Primary schools across Barnsley could face uncertainty over the future of their school meals service, a union has claimed, under a move which they believe could also put the jobs of 220 catering staff at risk.
Public sector union Unison say 44 primary schools could be left needing to find a new meals provider from the September term.
Barnsley Council say they are in confidential talks with trade unions over the future of primary school meals but insist none would be losing their ability to provide meals for pupils at lunchtimes, with “a number of options” being considered.
They say the union’s decision to publicise the dialogue will cause “undue stress” among council staff and Unison members.
Unison say they expect a report to go to the council’s ruling Cabinet in May, allowing councillors to vote on proposals to change the system.
That has been sparked, the union claims, by five of the 48 schools the council currently provides means for opting out of the service in favour of using the private sector.
The union claim a report which could go to the Cabinet recommends the council school meals service is scrapped because with reduced numbers of schools using it, the scheme would not make a profit.
According to the union, market analysts have suggested investing £80,000 to make the operation competitive. Unison say that could safeguard the future of jobs for the 220 staff involved, as well as ensuring continuity of the service for around 8,000 pupils who are served the meals they prepare.

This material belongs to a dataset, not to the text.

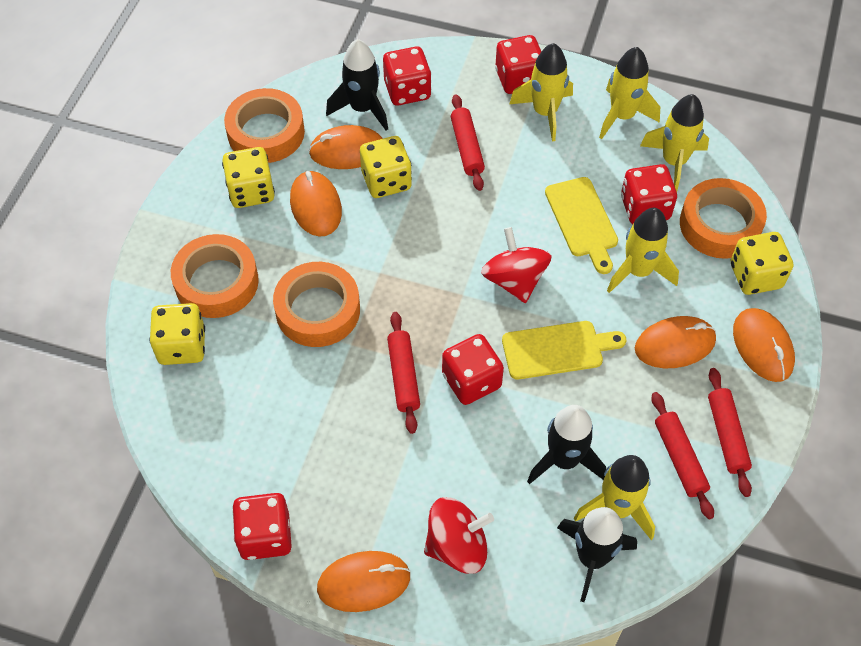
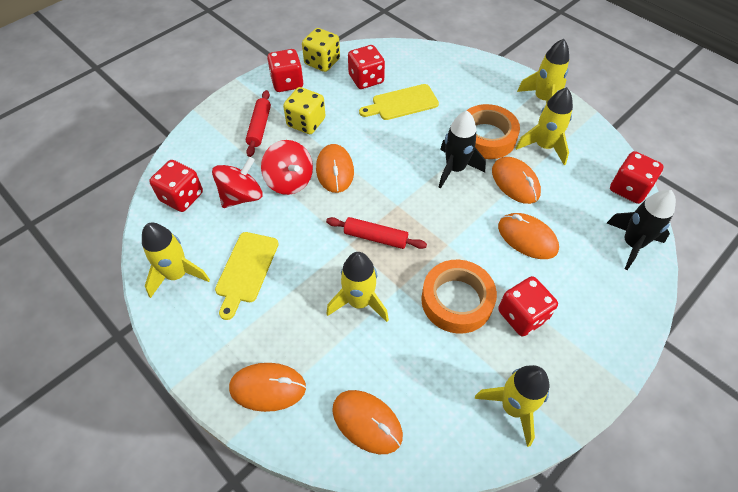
black rocket: [326,39,388,131] [527,405,606,484] [557,507,637,602] = 3 -> [439,111,486,189] [607,190,676,270] = 2
orange tape: [171,234,259,318] [224,88,305,163] [273,262,360,347] [680,178,767,259] = 4 -> [421,260,497,334] [466,104,520,159] = 2
red rolling pin: [387,312,420,434] [451,94,485,191] [652,392,714,519] [708,368,752,497] = 4 -> [246,90,271,157] [326,217,427,249] = 2
yellow dice: [149,303,205,365] [222,147,275,208] [360,136,412,198] [731,232,793,295] = 4 -> [283,87,326,134] [302,28,340,72] = 2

UNISON Regional Organiser Robin Symonds said: “Cooking school meals should not be about making a profit, it should be about giving children in Barnsley the best start in life, and the plan has all the ingredients to be a disaster. This is a public service, not a business.
“Sadly Barnsley council seems to have lost sight of that and if councillors scrap the schools meals service it will be a dereliction of duty. They will be turning their backs on thousands of children with over 40 schools scrambling around to find a replacement service with very little notice.
“We know from experience that if schools are forced to turn to the private sector then it will be school meals served on the cheap as every last penny of profit is squeezed out of the service by buying the cheapest ingredients and cooking the cheapest dinners.
“It will be our members who suffer too as wages and pension contributions could be cut and jobs may be lost. We believe that over £200,000 could be sucked out of the local economy through pay cuts and local providers not being used to buy ingredients.”
Coun Hannah Kitching, a Lib Dem who represents Penistone West ward, said she was unaware of the development but said: “The question is whether the council runs a school meals service to make a profit, or to ensure all pupils get a hot meal.
“Getting a hot meal at lunchtime is really important, especially for those from deprived backgrounds.
“I hope the council has done rigorous consultation with every school affected.”
A Barnsley Council spokesperson said: “We’re currently in confidential discussions with the trade unions as part of an agreed process we use to look at different ways of delivering our services.
“At this point in time, a number of options are being discussed and we’re gathering feedback from the trade unions.
“Schools will not be losing their school meal provision. We want to be clear that there’s still discussion and debate to happen around who provides this provision in the future and no decisions have been taken.
“It’s worrying that Unison has decided to break this confidentiality and cause undue stress to our staff and their members. This is something we’re looking into.”